Die australische Regierung hat heute eine neue Einwanderungspolitik vorgestellt, die darauf abzielt, die Zahl der internationalen Studierenden, die Familienangehörige mitbringen dürfen, drastisch zu reduzieren. Diese Maßnahmen sind Teil einer umfassenden Strategie, die Nettowanderung im Land von über 300.000 auf 225.000 Personen bis zum Jahr 2028 zu senken.

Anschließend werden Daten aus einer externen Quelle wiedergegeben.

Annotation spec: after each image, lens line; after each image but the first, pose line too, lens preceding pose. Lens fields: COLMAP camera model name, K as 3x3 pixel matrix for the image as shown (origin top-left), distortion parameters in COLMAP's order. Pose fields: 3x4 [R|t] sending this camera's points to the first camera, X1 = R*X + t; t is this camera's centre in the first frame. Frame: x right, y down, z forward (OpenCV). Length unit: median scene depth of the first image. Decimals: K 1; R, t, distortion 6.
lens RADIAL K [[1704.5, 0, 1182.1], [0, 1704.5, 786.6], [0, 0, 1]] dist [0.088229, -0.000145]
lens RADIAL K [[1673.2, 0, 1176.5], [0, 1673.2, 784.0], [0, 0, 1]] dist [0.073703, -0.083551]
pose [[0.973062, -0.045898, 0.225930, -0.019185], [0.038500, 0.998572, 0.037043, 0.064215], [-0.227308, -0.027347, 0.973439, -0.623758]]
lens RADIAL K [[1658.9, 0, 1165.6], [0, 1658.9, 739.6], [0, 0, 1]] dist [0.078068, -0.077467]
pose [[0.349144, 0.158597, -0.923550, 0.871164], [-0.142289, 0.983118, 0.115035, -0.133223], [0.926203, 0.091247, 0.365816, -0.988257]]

Die Ankündigung wurde von Tony Burke, dem Minister für Einwanderung, bei einer Pressekonferenz gemacht. Burke betonte, dass die neuen Regelungen notwendig seien, um den Druck auf die australische Infrastruktur zu verringern. Insbesondere sollen Studierende künftig keine Angehörigen mehr ins Land bringen dürfen, was zu einer erheblichen Reduzierung der Migration führen wird.

Kritiker der Maßnahme befürchten, dass eine zu drastische Senkung der Migration negative Auswirkungen auf die Wirtschaft haben könnte. Barnaby Joyce, ein prominenter Politiker der Opposition, hat die Regierung beschuldigt, sich an den Vorschlägen der rechtspopulistischen One Nation Partei zu orientieren. Er argumentierte, dass die Maßnahmen die wirtschaftliche Stabilität Australiens gefährden könnten, besonders in Zeiten des Wandels.

Während die Regierung betont, dass die Maßnahmen notwendig sind, um die Herausforderungen der Überbevölkerung und Infrastrukturprobleme anzugehen, bleibt abzuwarten, wie diese Veränderungen von der Bevölkerung und den betroffenen Gruppen aufgenommen werden.